Apply the fix that matches the ceiling you identified — safe changes first.

  1. Raise a unit’s task ceiling. Preferred when one service hits TasksMax:

    sudo mkdir -p /etc/systemd/system/<unit>.service.d
    printf '[Service]\nTasksMax=4096\n' | sudo tee /etc/systemd/system/<unit>.service.d/tasks.conf
    sudo systemctl daemon-reload
    sudo systemctl restart <unit>.service
  2. Raise a per-user process limit in /etc/security/limits.d/90-nproc.conf (both Ubuntu/Debian and RHEL/Rocky):

    appuser  soft  nproc  8192
    appuser  hard  nproc  16384

    For systemd services set LimitNPROC= in a drop-in instead. Re-login for a shell session to pick up the new limit.

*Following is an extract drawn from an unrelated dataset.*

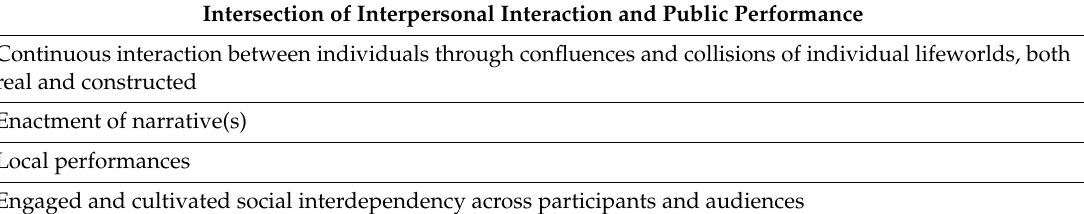
Table 2. Incarnation of New Modes of Being in a Narrative Construction. Intersection of Interpersonal Interaction and Public Performance Continuous interaction between individuals through confluences and collisions of individual lifeworlds, both real and constructed Enactment of narrative(s) Local performances Engaged and cultivated social interdependency across participants and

  3. Raise vm.max_map_count for map-heavy apps (JVM, Elasticsearch):

    echo 'vm.max_map_count = 262144' | sudo tee /etc/sysctl.d/99-maps.conf
    sudo sysctl --system
  4. Relax strict overcommit if vm.overcommit_memory=2 is rejecting valid allocations — either raise the ratio or move to heuristic mode 0:

    echo 'vm.overcommit_memory = 0' | sudo tee /etc/sysctl.d/99-overcommit.conf
    sudo sysctl --system
  5. Raise the system-wide PID ceiling if the whole box is out of PIDs:

    echo 'kernel.pid_max = 4194304' | sudo tee /etc/sysctl.d/99-pidmax.conf
    sudo sysctl --system
  6. Add swap or free real memory only when it is a genuine shortage.

Warning: Killing processes to reclaim PIDs/memory is destructive and can lose in-flight work. Prefer raising the specific ceiling. Only as a last resort, and after identifying the offender, run sudo kill <pid> (escalate to kill -9 if it ignores SIGTERM).

Validation

# The relevant counter should now sit below its ceiling.
systemctl show -p TasksMax -p TasksCurrent <unit>.service
cat /proc/sys/vm/max_map_count
ps -eLf | wc -l

# Confirm the syscall now succeeds where it failed.
sudo -u appuser bash -c 'true & wait'    # a fork that previously errored

Fork failures should stop and TasksCurrent/thread counts should settle well below their limits. A recurring climb back to the ceiling signals a thread or process leak, not a number to keep bumping.

Prevention

  • Right-size TasksMax=/LimitNPROC= on services that spawn workers to their real concurrency, and treat a unit hitting its ceiling as a paging event — it usually means a leak.
  • Standardize nproc, nofile, and vm.max_map_count across hosts via config management; drift is the classic “works on one box, fails on another.”
  • Prefer systemd MemoryHigh= (soft throttle) over a hard MemoryMax= for spiky workloads, and keep some swap or zram so a transient spike returns a clean error path.
  • Monitor ps -eLf | wc -l against kernel.pid_max and alert on Committed_AS / CommitLimit and pids.events/memory.events under cgroup v2.
  • For map-heavy workloads (JVM, Elasticsearch), bake vm.max_map_count into provisioning rather than discovering it at an outage.

Final Notes

Cannot allocate memory / fork: retry: Resource temporarily unavailable is the kernel rejecting a request before anything new exists — distinct from the OOM killer, which kills after the fact. Check free -h first to separate a true shortage from a limit, then work the limits in order (unit TasksMax, per-user nproc, system pid_max, overcommit, max_map_count). Raise the specific ceiling being hit, and treat a recurring failure as a leak to fix, not just a number to increase.